In 2016, the Milwaukee-Eight engines became available on Touring and Trike models of the 2017 model year. The Softail models started using the Milwaukee-Eight the following year. The most significant change from the Twin Cam are the two extra valves per cylinder head which produce 10 percent more torque and a return to a single camshaft. The exhaust and intake flow capacity is increased by 50 percent over the Twin Cam models. Although weighing the same as its predecessor, both models of the Milwaukee-Eight increase in acceleration by 10% (0-60 for the 107 vs the 103) and 8% (0-60 for the 114 vs. the 110). Fuel economy is also increased, with percentages varying for engine and model.

== Improvements ==
Harley conducted interviews in seven cities; over 1,000 people were asked to outline what they would like to see in the next line of touring bikes. These interviews resulted in the new Milwaukee-Eight engine. The biggest improvements people wanted to see were more power, less heat, and less vibration. Harley was able to increase the power while also keeping the range and consumption similar and in some cases making it even better.
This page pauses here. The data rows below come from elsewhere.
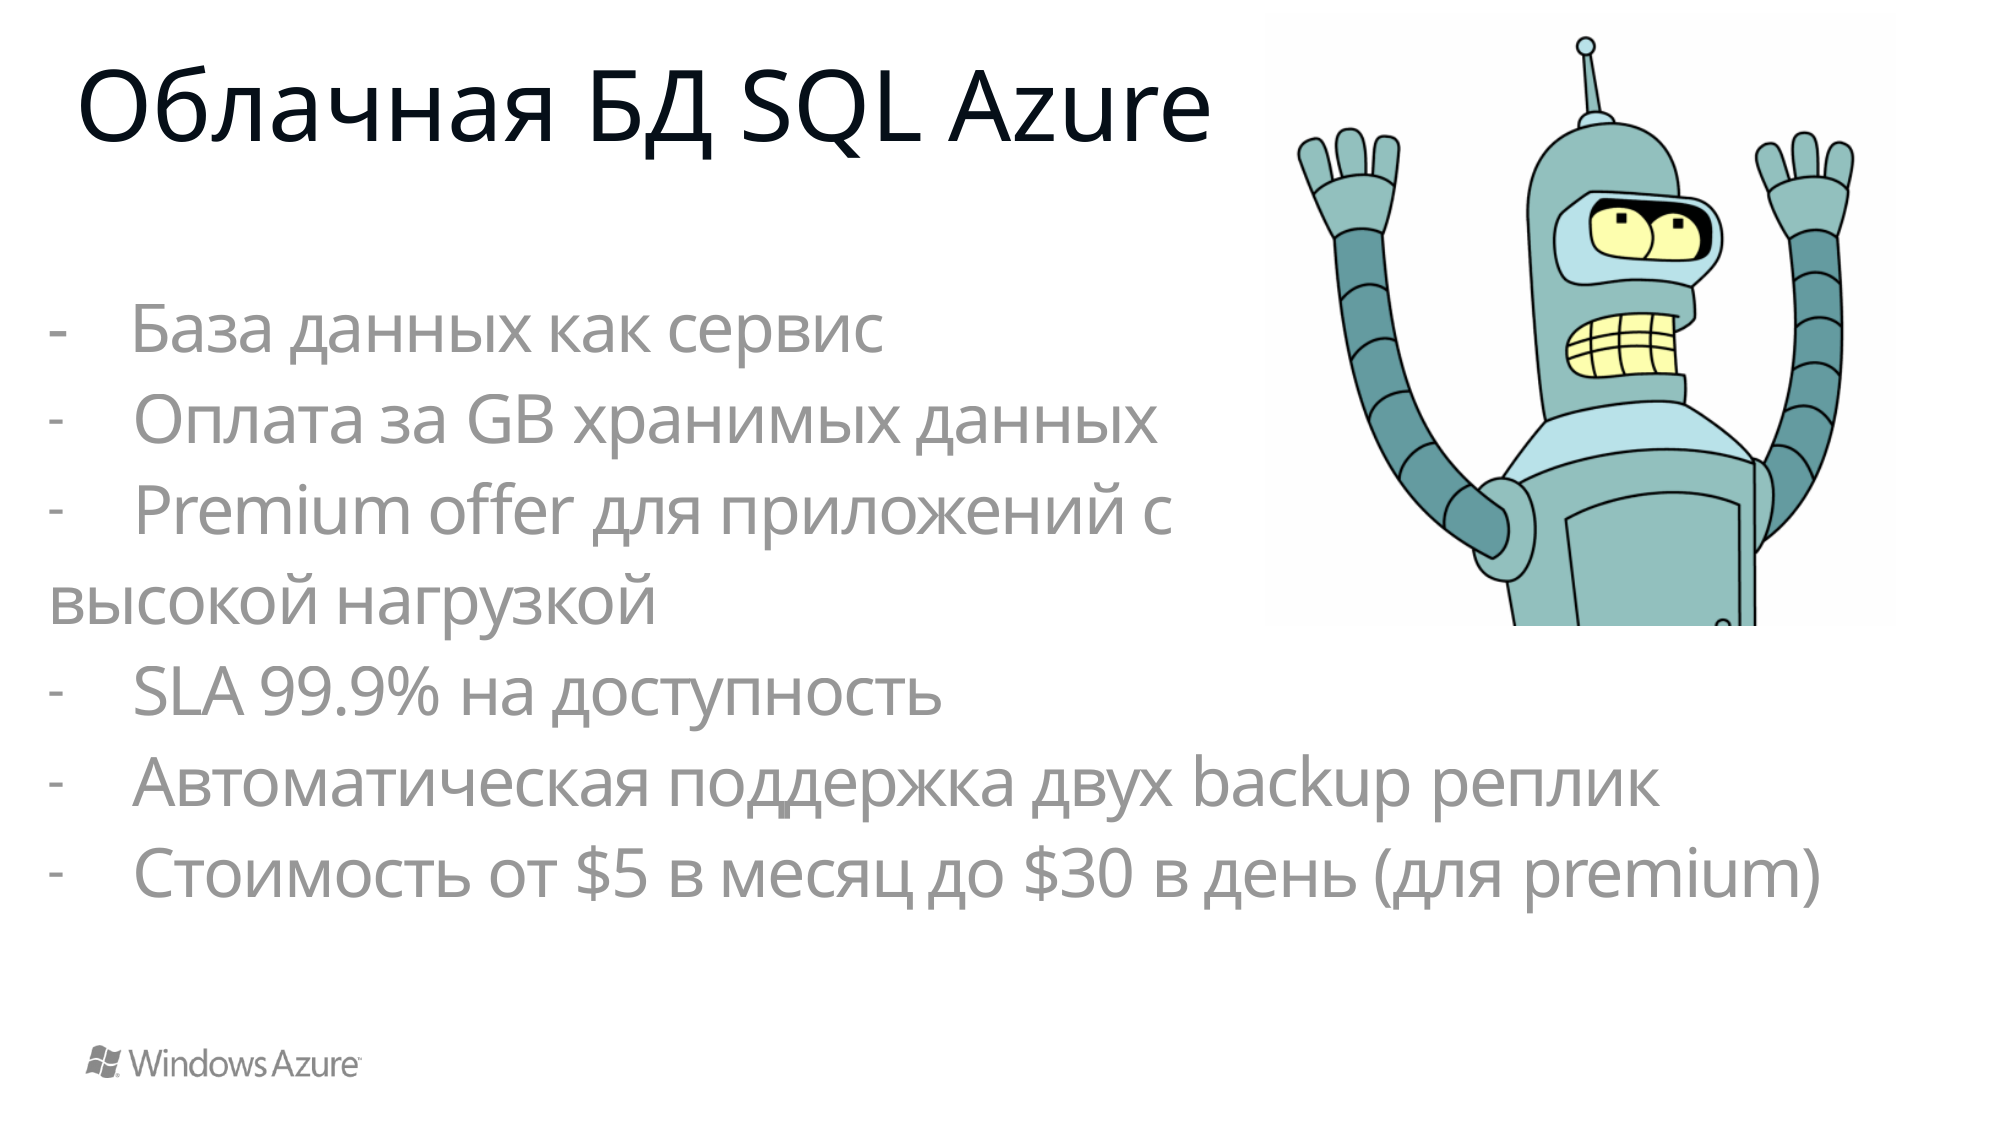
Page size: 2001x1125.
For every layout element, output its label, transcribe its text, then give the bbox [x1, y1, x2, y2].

list - База данных как сервис Оплата за GB хранимых данных Premium offer для приложений с высокой нагрузкой SLA 99.9% на доступность Автоматическая поддержка двух backup реплик Стоимость от $5 в месяц до $30 в день (для premium) [40, 286, 1870, 973]
title Облачная БД SQL Azure [69, 48, 1265, 171]
picture [1265, 13, 1896, 626]
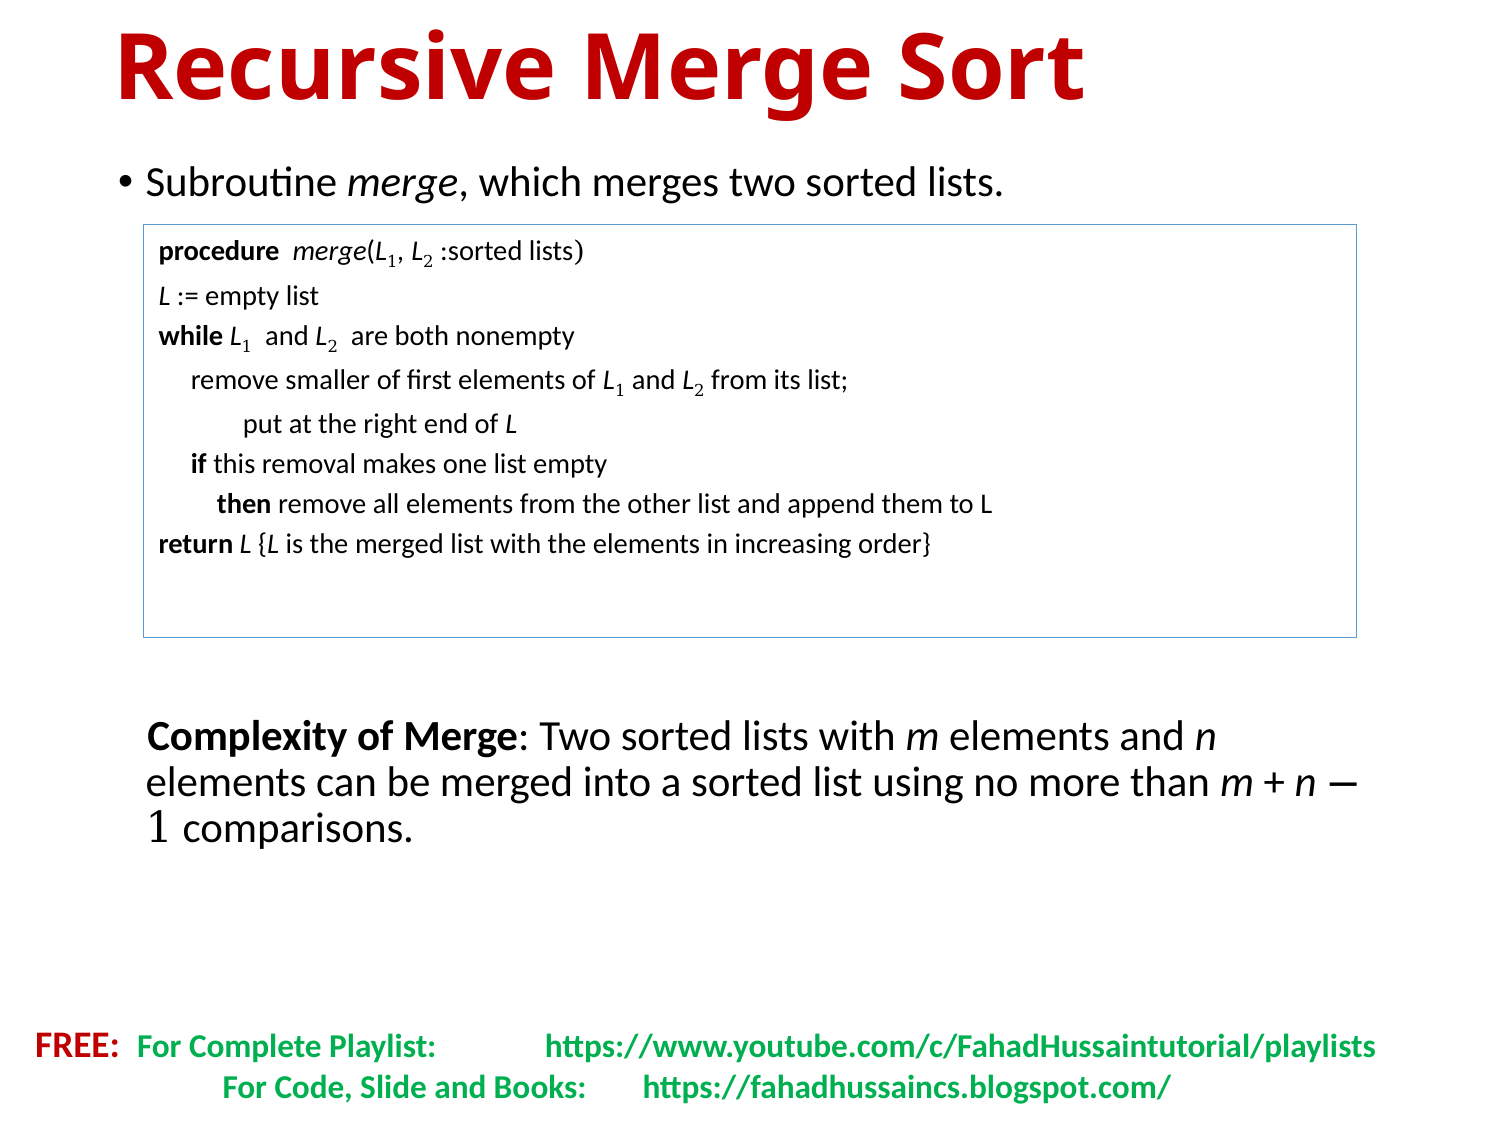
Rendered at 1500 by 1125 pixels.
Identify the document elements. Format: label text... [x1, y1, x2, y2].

To deal with the heat issue, Harley reduced the exhaust gas temperature by 100°F (55.6 C) by introducing a better water cooling solution, and also relocated the hot catalytic converters further from the cockpit, allowing for a more comfortable ride. Finally, Harley looked at the vibration issues and decided to reduce the vibrations by 75%, to try to effect a balance between the expectations of hardcore fans and new Harley owners.

== Reception ==
Cycle World, like many other motorcycle magazines, was given the opportunity to test ride and review the Milwaukee-Eight engine. The reviews have been positive, and report a better ride quality, while still keeping the Harley feel. Cycle World's reviewer reported a noticeable reduction in the heat output from the engine, enabling the reviewer to ride more comfortably. The review concludes that the changes make this engine an improvement over its predecessor.